Tuesday, July 31, 2007

The joke's on me

Because the courses I am currently teaching are usually convened by my supervisor, I inherited a whole heap of notes, lecture material and assessment examples, which I could theoretically reuse to save myself a bunch of work. I am trying to avoid doing this, as much as possible, partly because I think it will be good for my own teaching development if I get to do all the work involved in convening a course, including course design, assessment design, and day-to-day planning.

The other reason I am avoiding reusing much of what I inherited is that my supervisor and I have quite different teaching styles. I try to make everything as interactive as possible, to encourage "problem-based" learning, and to overprepare everything. Even my lectures tend to take the form of me presenting some interesting data that can't be explained with the tools the students have learned so far in the course, and then kind of Socratically guiding them to (a) see why the data is interesting and why it presents a problem, and (b) come up with the necessary extensions of what they have learned that do allow them to account for it. When my supervisor lectures, on the other hand, she lectures. Her questions are purely rhetorical. I wouldn't say her teaching style is worse—she is an engaging and entertaining lecturer, and explains things very clearly—but I can't pull it off. I don't feel I have the sort of authority to stand up as "expert" and give a traditional lecture. And I am not confident enough to do without the constant reassurance that students are "getting it" that classroom interaction provides.

So I am trying to build this course up from scratch. Apart from the readings. I replaced a couple of them with more recent papers, but generally I kept them the same as in past years. Every week the tutorial groups have to read one of these book chapters or articles, and I provide them with four or five questions to answer and bring to class. My supervisor has done the same in past years, but from looking at her question sheets for the first few readings, I got the impression that she was using the questions purely to make sure the students were really reading the material ("What two results does the author mention on page three?" "What is his definition of term X?"), while I wanted to use them to make the students think more deeply about what they read and to apply it to material beyond what was presented in the text ("How do you think the author would use his theory to account for X?" "Why do you think the author included the material in section 3.2? How does it relate to the rest of the discussion?").

So for the most recent reading, I didn't even look at the question sheet I had inherited, but instead spent close to six hours thinking about and preparing questions of my own. It was a really long, difficult reading, and I wanted the questions to be usable as a sort of guide to help illuminate the structure and purposes of what they were reading, as well as forcing them to think about it critically. When I had finished writing up my list of questions, just for shits and giggles, I went back and looked at the questions my supervisor had used.

Five out of the seven were identical to my own.


Moral of the story? Either of the following, I think.

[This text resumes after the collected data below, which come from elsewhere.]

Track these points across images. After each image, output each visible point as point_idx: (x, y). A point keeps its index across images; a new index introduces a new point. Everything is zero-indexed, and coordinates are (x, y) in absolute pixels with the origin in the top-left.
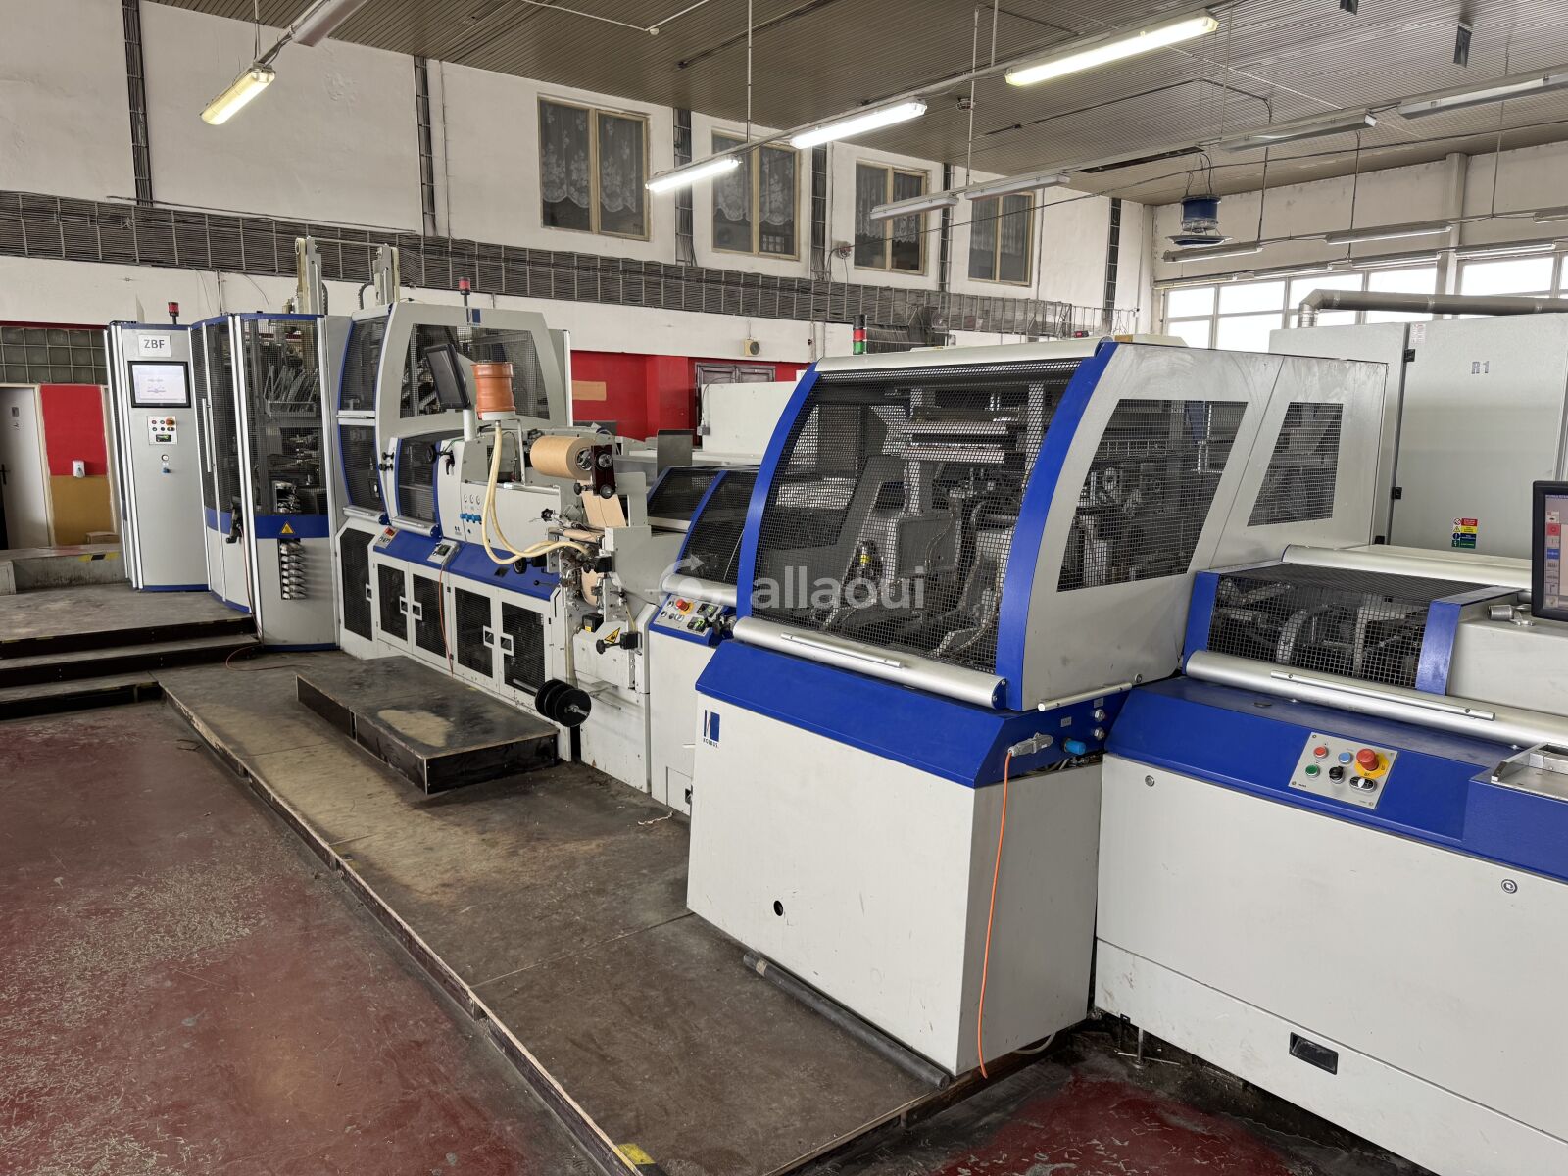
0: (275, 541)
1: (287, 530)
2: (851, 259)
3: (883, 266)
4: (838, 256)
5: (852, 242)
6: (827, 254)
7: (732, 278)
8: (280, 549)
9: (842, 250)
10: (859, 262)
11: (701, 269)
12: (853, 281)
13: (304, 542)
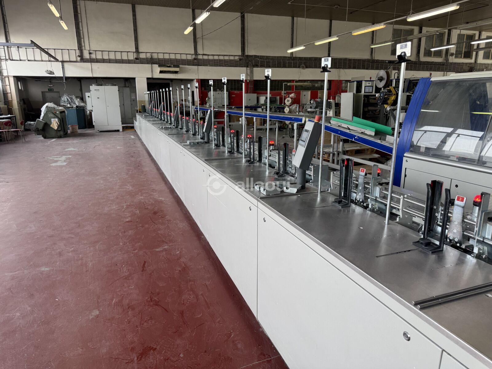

(1) Stop doing more work than you need to, you freak.
(2) Don't be so quick to judge other people's teaching styles. (You freak.)

2 Comments:

TeachingClio said...

I am so completely the same way. When I taught the U.S. history survey for the first time, I planned on using other people's lecture outlines and assignments. But of course, when the time came to actually teach, I threw all that stuff out the window and recreated everything myself. I think you are right about one thing though: it is a really useful exercise to write lectures yourself. But, when it comes to in-class work and assignments, maybe that is the place where you should duplicate the materials you have been given. It's all about finding a balance, I think.

wwwmama said...

Oh God this is familiar. Today I spent 5 hours reworking handouts that I inherited for a summer class I'm teaching. In a way I thought I was making it easier for myself in the long run by adjusting the material to my own style and content, but in the end I have to wonder if it's about my own control issues. OR maybe it's about me just needing to rehash it all in order to prepare myself for the teaching.